Six-sided Scrabble that fits in your pocket

Re-inventing classic concepts, even board games, can take a lot of effort. How does one take a standard crossword game and twist it into a whole new experience? If you’re developer Nathaniel Gray, the answer is quite simple: put it in a hexagon. Think of HexaLex as a six-sided game of Scrabble and you’ll be completely ready to tackle everything the game has to offer.

Rather than taking place on a four-sided board with four-sided pieces, HexaLex takes the popular Scrabble formula and gives it a six-sided spin. This means words can be created in six directions, creating opportunities and challenges unique to the HexaLex experience. Players will have to watch out for creating little two letter words when placing larger ones, for example, because neighboring pieces will usually work their way into your placement.

Such obstacles may sound daunting, but the game is surprisingly forgiving about the two letter words it allows. Words like “od” and “ut” and “sh” may not sound real, but they’re all considered acceptable choices – and it turns out they’re real words, too. Thanks dictionary.com!

HexaLex HexaLex

The basic gameplay, as stated, is pretty much identical to Scrabble. You’ll be given 7 lettered tiles, with each letter assigned a point value, and you’ll place these on a board to form words in a way that connects with other words. Certain placements will result in a higher score, such as a triple word score or double letter score, and the player with the highest score once all the tiles have been played is the winner.

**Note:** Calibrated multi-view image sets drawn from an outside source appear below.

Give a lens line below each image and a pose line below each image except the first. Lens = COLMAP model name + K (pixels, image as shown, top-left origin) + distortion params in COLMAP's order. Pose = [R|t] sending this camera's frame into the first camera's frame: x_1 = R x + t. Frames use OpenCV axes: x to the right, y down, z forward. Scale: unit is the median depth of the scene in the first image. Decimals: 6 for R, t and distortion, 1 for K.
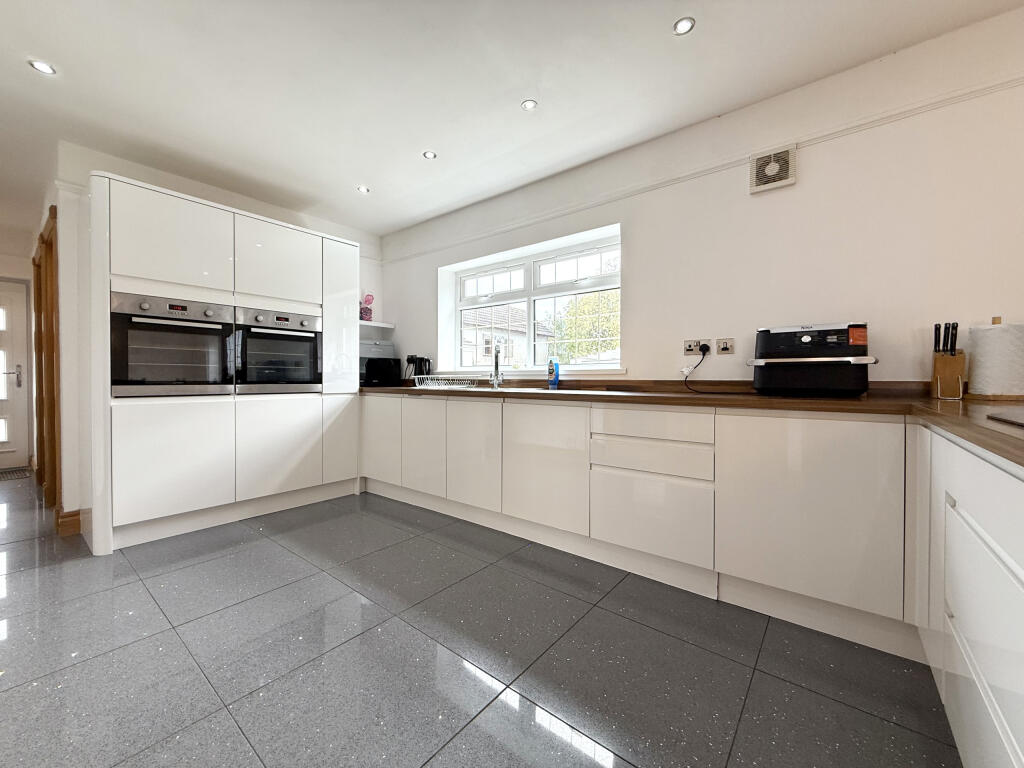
lens RADIAL K [[408.9, 0, 505.4], [0, 408.9, 382.5], [0, 0, 1]] dist [0.000320, -0.000065]
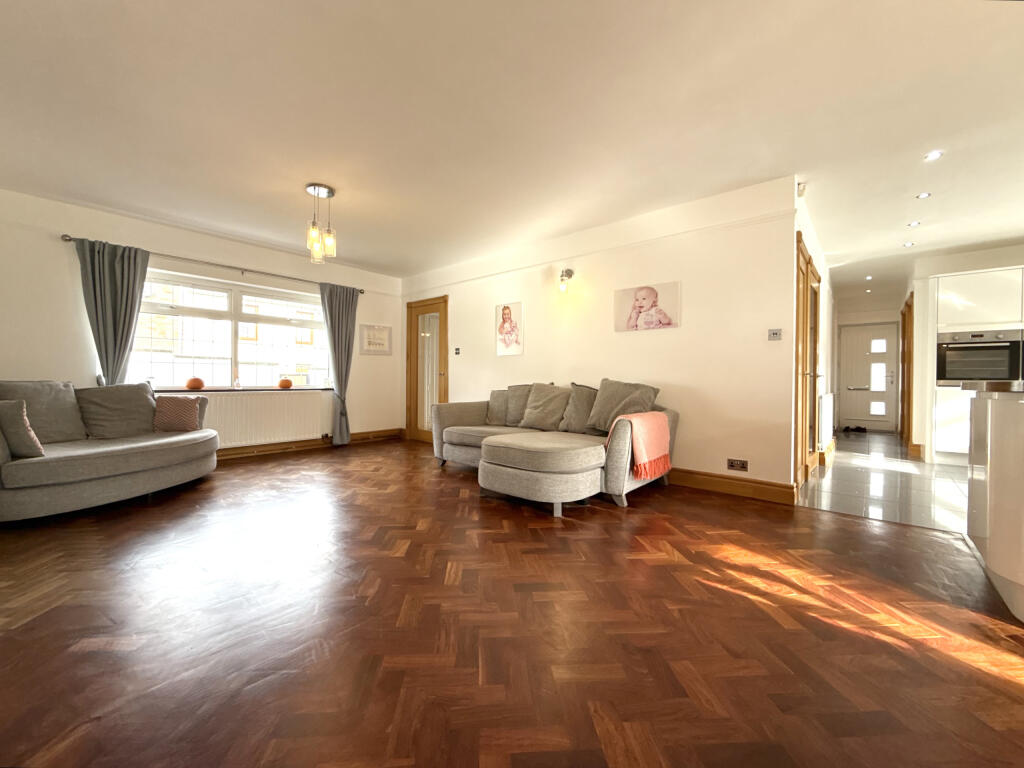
lens RADIAL K [[408.9, 0, 514.4], [0, 408.9, 383.3], [0, 0, 1]] dist [0.000320, -0.000065]
pose [[-0.036979, 0.006184, -0.999297, 0.934336], [-0.022838, 0.999714, 0.007032, 0.047334], [0.999055, 0.023082, -0.036827, -0.829192]]
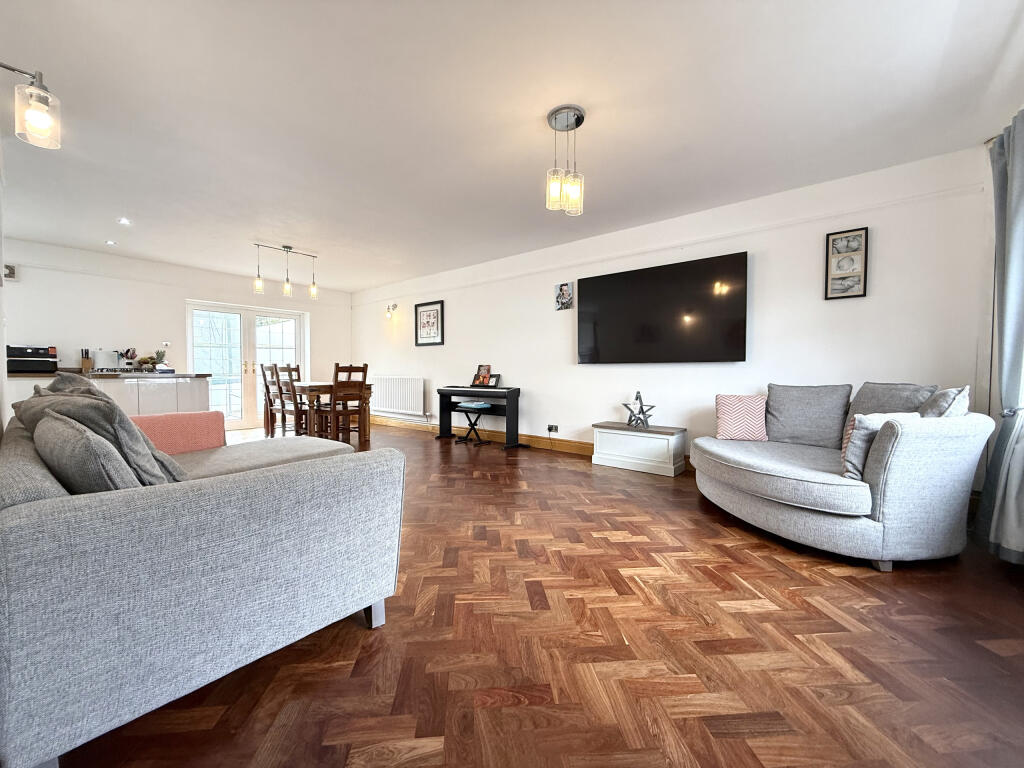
lens RADIAL K [[408.9, 0, 516.4], [0, 408.9, 386.4], [0, 0, 1]] dist [0.000320, -0.000065]
pose [[0.018801, -0.037826, 0.999107, -1.183986], [0.008580, 0.999253, 0.037670, 0.030754], [-0.999786, 0.007864, 0.019111, -1.398212]]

The game offers a number of little assists, but nothing so extreme as to nerf the experience. You can check out a list of those two letter words, for example, or shuffle and re-arrange the letters on your tile rack to give you a fresh look. You can even search words in the in-game dictionary before playing them – just don’t expect HexaLex to hold your hand and spell out words for you.

While we enjoyed the neat twist HexaLex offers on a tried and true formula, word games of this nature live and die by their multiplayer, and it’s here that HexaLex falls flat on its face. Games like this are at their very best when you can have a dozen games going at once, usually with total strangers. But HexaLex doesn’t let you play with strangers. Whether it’s through Facebook, email, or just knowing their HexaLex login, you’ll have to find someone you already know with the game if you want to get something started, and it handcuffs the entire experience. The developer has informed us that adding in online matchmaking is his number one priority, and should appear in an update soon. In the meantime though, the lack of online matchmaking simply can’t be overlooked.

Still, the AI manages to offer a decent enough challenge, allowing you to tackle a game with up to 4 players of varying skill. AI settings range from easy to HAL 9000, so there’s a comfortable level for every player out there, regardless of skill level.

While we were understandably disappointed by the multiplayer, it’s not enough to sink the entire experience. So long as you can convince a few co-workers to pick this one up, you’re bound to have someone to start a game with. And even if not, the AI offers up a challenging enough experience that you can enjoy HexaLex quite a good deal when flying solo. If you love games like Scrabble and Words with Friends and are desperate to try something new, you’ll find HexaLex to be money well spent.